Writing a blog about a book charting the rise of container shipping from a small, local idea, into the global phenomena it is today might prompt you to ask;
“What has it to do with whiskey?”

A lot as it happens.
There was tonnes of well researched data, information, anecdotes & analysis in this highly readable publication. Having spent a lifetime in transportation – familiar places, ports, methods of movement & company names inhabited every chapter.
Whiskey didn’t actually feature until page 165 – but what a nugget!
Establishing the first fully containerised shipping routes in 1966 between the US & Europe – a certain commodity was carried.
“Among Sea-Land’s first ports of call was Grangemouth, in Scotland, where it picked up Scotch Whisky.”
That one sentence crytalises the divergent paths Scotch & Irish took.
The container box was a disruptive technology – if you can call a rectangular steel box technology.

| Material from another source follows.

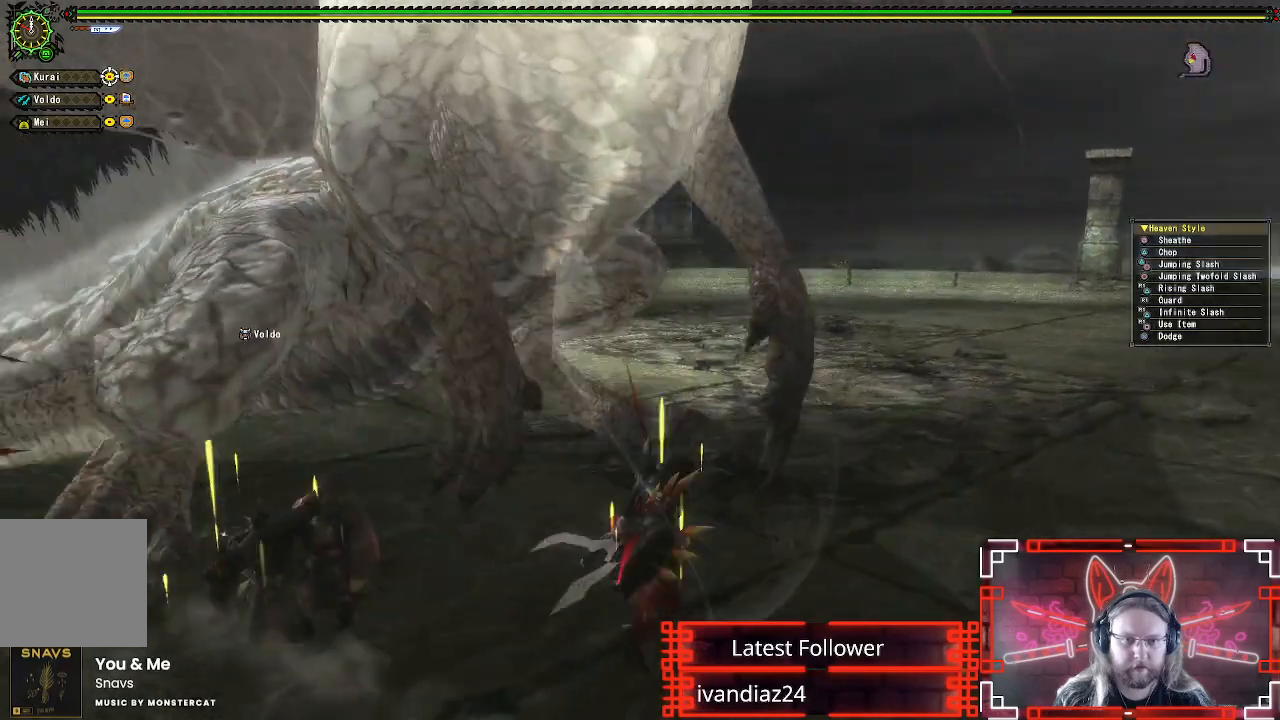
{"buttons": [], "left_stick": "center", "right_stick": "center", "events": [[17, "Y", "down"], [117, "Y", "up"], [200, "Y", "down"], [300, "Y", "up"], [383, "Y", "down"], [483, "Y", "up"]]}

In the whiskey world a certain copper column was the disruptor – the Coffey Still.
The Scot’s ran with the new technology & with it built the capacity & sales to export in bulk – globally.
The Irish didn’t – & by 1966 were struggling.
It wasn’t until 1975 with the opening of New Midleton Distillery – and it’s Coffey Stills – that Irish Whiskey began to turn a corner.

But there’s another potential disruptor about – accelerated ageing.
Does it have the capability of doing for whiskey what the box did to shipping?
Only time will tell.
Sláinte

My thanks to Marc Levinson for the use of the quote from page 165 of The Box.